*INPUT FOR THIS TASK*.
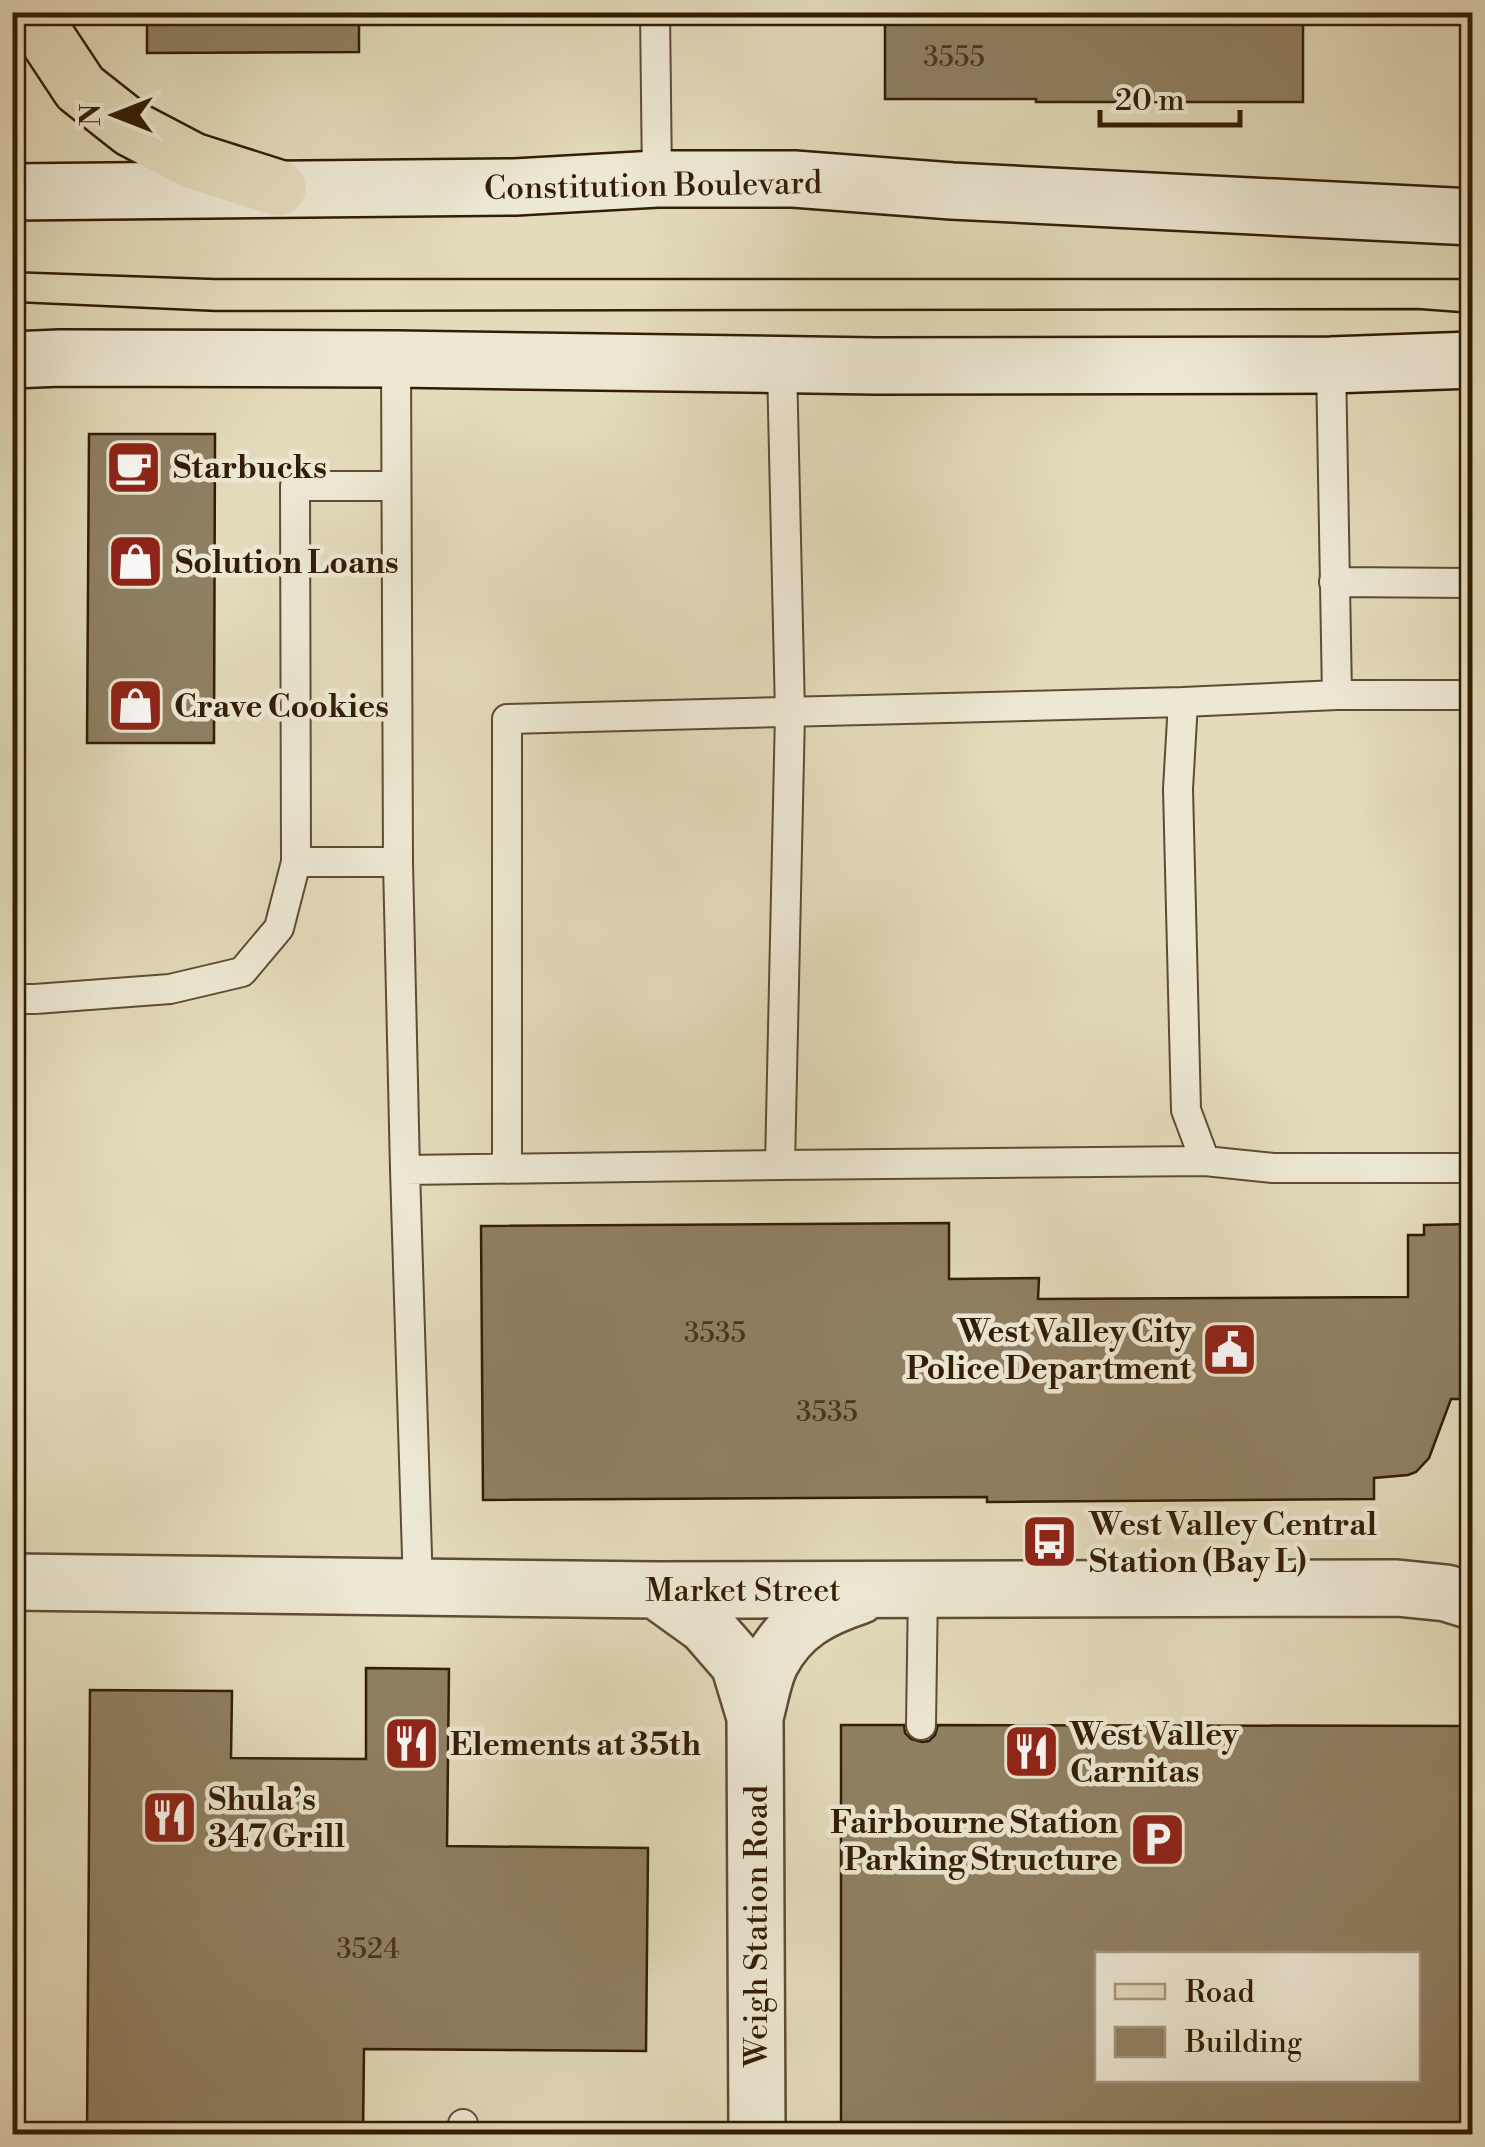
<svg xmlns="http://www.w3.org/2000/svg" width="1485" height="2147" viewBox="0 0 1485 2147" font-family="'Libre Bodoni',serif">
<style>
.building{fill:#8f8063;stroke:#331d04;stroke-width:2.5;fill-rule:evenodd}
.lines{fill:none;stroke-linecap:round;stroke-linejoin:round}
.service-casing{stroke:#5f4c32;stroke-width:32}
.minor-casing{stroke:#5f4c32;stroke-width:60}
.secondary-casing{stroke:#331d04;stroke-width:60}
.primary-casing{stroke:#331d04;stroke-width:60}
.service{stroke:#ede8d3;stroke-width:28}
.minor{stroke:#ede8d3;stroke-width:55}
.secondary{stroke:#ede8d3;stroke-width:55}
.primary{stroke:#e3dbbb;stroke-width:55}
.tram{stroke:#331d04;stroke-width:2.5}
.labels{text-anchor:middle;stroke-width:9;stroke-linejoin:round;paint-order:stroke}
.number-label{font-size:28px;fill:#4a361c}
.street-label{font-size:32px;fill:#331d04;stroke:#ede8d3}
.poi-label{font-size:32px;font-weight:bold;fill:#331d04;stroke:#ede8d3;text-anchor:start}
</style>
<rect width="100%" height="100%" fill="#e3dbbb"/>
<filter id="stains"><feTurbulence type="fractalNoise" baseFrequency=".002" numOctaves="4"/><feColorMatrix values="0 0 0 0 .2 0 0 0 0 .09 0 0 0 0 .02 0 0 0 .5 -.17"/></filter>
<radialGradient id="worn" r=".72"><stop offset=".6" stop-color="#630" stop-opacity="0"/><stop offset="1" stop-color="#630" stop-opacity=".3"/></radialGradient>
<path class="building" d="M147,12H359V52L147,53Z
M885,12H1303V102H1036V99H885Z
M89,434H215L214,743H87Z
M949,1223V1279L1039,1278L1038,1299L1408,1297V1235H1424V1225L1472,1224V1399H1451L1429,1458L1416,1472L1408,1475L1374,1478V1499L987,1502V1497L483,1500L481,1226Z
M366,1668L449,1669L447,1846L648,1848L646,2051L364,2049L363,2134H87L90,1690L232,1691L231,1758L366,1759Z
M841,1725H904L905,1733L911,1739L922,1742L929,1741L935,1735L938,1725L1472,1726V2128L841,2127ZM1098,1954H1418V2080H1098Z"/>
<g class="lines">
<defs>
<path id="service" d="M655,12L657,179
M396,359L398,862H296L295,486H396
M1331,365L1337,695
M1334,582L1472,583
M1472,695H1337L1183,702L1178,789L1186,1110L1205,1161L1273,1168H1472
M398,862L405,1170L780,1165L790,713L782,366
M12,999H35L170,989L242,972L279,928L296,862
M780,1165L1205,1161
M507,1169V719L1183,702
M405,1170L418,1588
M921,1725L923,1589
M463,2134V2124"/>
<path id="minor" d="M12,1582L656,1590L1397,1588L1446,1593L1472,1601
M656,1590L706,1626L739,1664L755,1717
M757,2134L755,1717C760,1699 763,1678 771,1662C791,1624 820,1609 859,1596"/>
<path id="secondary" d="M12,192L515,187L657,179H794L952,191L1472,217
M12,360L60,358L396,359L876,366L1331,365L1472,360"/>
<path id="primary" d="M37,12L45,35L80,88L132,129L193,161L278,188"/>
</defs>
<use href="#service" class="service-casing"/>
<use href="#minor" class="minor-casing"/>
<use href="#secondary" class="secondary-casing"/>
<use href="#primary" class="primary-casing"/>
<use href="#service" class="service"/>
<use href="#minor" class="minor"/>
<use href="#secondary" class="secondary"/>
<use href="#primary" class="primary"/>
<path class="tram" d="M12,272L215,279H1472
M12,302L215,311L1418,309L1472,313"/>
</g>
<defs>
<symbol id="cafe-square" viewBox="-11 -11 22 22"><rect x="-9" y="-9" width="18" height="18" rx="4" fill="#8f2418" stroke="#ede8d3"/><path d="M-5.5-4.5H6V0H3Q3 3.5 0 3.5H-2.5Q-5.5 3.5-5.5 0ZM3-3.2v2h1.7v-2ZM-6 4.5H4V6H-6Z" fill="#fff"/></symbol>
<symbol id="shop-square" viewBox="-11 -11 22 22"><rect x="-9" y="-9" width="18" height="18" rx="4" fill="#8f2418" stroke="#ede8d3"/><path d="M-5-2.5h2.3a2.7 3.5 0 0 1 5.4 0H5L5.5 6h-11ZM-1.5-2.5h3a1.5 2.3 0 0 0-3 0Z" fill="#fff"/></symbol>
<symbol id="civic-square" viewBox="-11 -11 22 22"><rect x="-9" y="-9" width="18" height="18" rx="4" fill="#8f2418" stroke="#ede8d3"/><path d="M-.6-6.5H3V-4.5H.6V-3L4-1V1h2V6H-6V1h2V-1L-.6-3ZM-1.2 2.5V6h2.4V2.5Z" fill="#fff"/></symbol>
<symbol id="bus-square" viewBox="-11 -11 22 22"><rect x="-9" y="-9" width="18" height="18" rx="4" fill="#8f2418" stroke="#ede8d3"/><path d="M-5-6H5V4H4V6H2V4H-2V6H-4V4H-5ZM-3.5-4V0h7V-4ZM-3.5 1.2v1.5H-2V1.2ZM2 1.2v1.5H3.5V1.2Z" fill="#fff"/></symbol>
<symbol id="restaurant-square" viewBox="-11 -11 22 22"><rect x="-9" y="-9" width="18" height="18" rx="4" fill="#8f2418" stroke="#ede8d3"/><path d="M-5-6h1v4h1v-4h1v4h1v-4h1v5L-1.5 .5V6h-2V.5L-5-1ZM5-6V6H3V1.5H1.5Q1.5-4 5-6Z" fill="#fff"/></symbol>
<symbol id="parking-square" viewBox="-11 -11 22 22"><rect x="-9" y="-9" width="18" height="18" rx="4" fill="#8f2418" stroke="#ede8d3"/><path d="M-3.5-5.5H1a3.5 3.5 0 0 1 0 7H-1V5.5H-3.5ZM-1-3.4V-.6H.8a1.4 1.4 0 0 0 0-2.8Z" fill="#fff"/></symbol>
</defs>
<g fill-rule="evenodd">
<use href="#cafe-square" x="102" y="436" width="63" height="63"/>
<use href="#shop-square" x="104" y="530" width="63" height="63"/>
<use href="#shop-square" x="104" y="674" width="63" height="63"/>
<use href="#civic-square" x="1198" y="1318" width="63" height="63"/>
<use href="#bus-square" x="1018" y="1510" width="63" height="63"/>
<use href="#restaurant-square" x="380" y="1712" width="63" height="63"/>
<use href="#restaurant-square" x="1000" y="1720" width="63" height="63"/>
<use href="#restaurant-square" x="138" y="1786" width="63" height="63"/>
<use href="#parking-square" x="1126" y="1808" width="63" height="63"/>
</g>
<g class="labels">
<g class="number-label">
<text x="954" y="66">3555</text>
<text x="715" y="1342">3535</text>
<text x="827" y="1421">3535</text>
<text x="368" y="1958">3524</text>
</g>
<g class="street-label">
<text transform="translate(653 185) rotate(-1)" y="11">Constitution Boulevard</text>
<text x="743" y="1601">Market Street</text>
<text transform="translate(756 1926) rotate(-90)" y="11">Weigh Station Road</text>
</g>
<g class="poi-label">
<text x="173" y="478">Starbucks</text>
<text x="175" y="573">Solution Loans</text>
<text x="174" y="717">Crave Cookies</text>
<text x="1191" y="1342" text-anchor="end">West Valley City<tspan x="1191" dy="37">Police Department</tspan></text>
<text x="1089" y="1535">West Valley Central<tspan x="1089" dy="37">Station (Bay L)</tspan></text>
<text x="1070" y="1745">West Valley<tspan x="1070" dy="37">Carnitas</tspan></text>
<text x="450" y="1755">Elements at 35th</text>
<text x="208" y="1810">Shula’s<tspan x="208" dy="37">347 Grill</tspan></text>
<text x="1118" y="1833" text-anchor="end">Fairbourne Station<tspan x="1118" dy="37">Parking Structure</tspan></text>
</g>
</g>
<rect width="1485" height="2147" fill="none" stroke="#e3dbbb" stroke-width="50"/>
<rect x="15" y="15" width="1455" height="2117" fill="none" stroke="#331d04" stroke-width="5"/>
<rect x="25" y="25" width="1435" height="2097" fill="none" stroke="#331d04" stroke-width="2.5"/>
<rect x="1095" y="1952" width="325" height="130" fill="#ede8d3" stroke="#a39780" stroke-width="2.5"/>
<rect x="1115" y="1984" width="50" height="15" fill="#e3dbbb" stroke="#a39780" stroke-width="2.5"/>
<text x="1185" y="2002" font-size="30" fill="#331d04">Road</text>
<rect x="1115" y="2027" width="50" height="30" fill="#8f8063" stroke="#a39780" stroke-width="2.5"/>
<text x="1185" y="2052" font-size="30" fill="#331d04">Building</text>
<g transform="translate(115 115) rotate(270)" stroke="#ede8d3" stroke-width="8" paint-order="stroke">
<path d="M0-8L18 38L0 25L-18 38Z" fill="#331d04"/>
<text y="-15" font-size="28" font-weight="bold" text-anchor="middle" fill="#331d04">N</text>
</g>
<path d="M1100 110v15h140v-15" fill="none" stroke="#331d04" stroke-width="5"/>
<text x="1115" y="110" font-size="30" fill="#331d04" stroke="#ede8d3" stroke-width="8" paint-order="stroke">20 m</text>
<rect width="100%" height="100%" filter="url(#stains)"/>
<rect width="100%" height="100%" fill="url(#worn)"/>
</svg>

*WORK INSTRUCTIONS*.
Scan the listing above, and wherever a line holds the string "service", copy that line.

*ANSWER SECTION*.
.service-casing{stroke:#5f4c32;stroke-width:32}
.service{stroke:#ede8d3;stroke-width:28}
<path id="service" d="M655,12L657,179
<use href="#service" class="service-casing"/>
<use href="#service" class="service"/>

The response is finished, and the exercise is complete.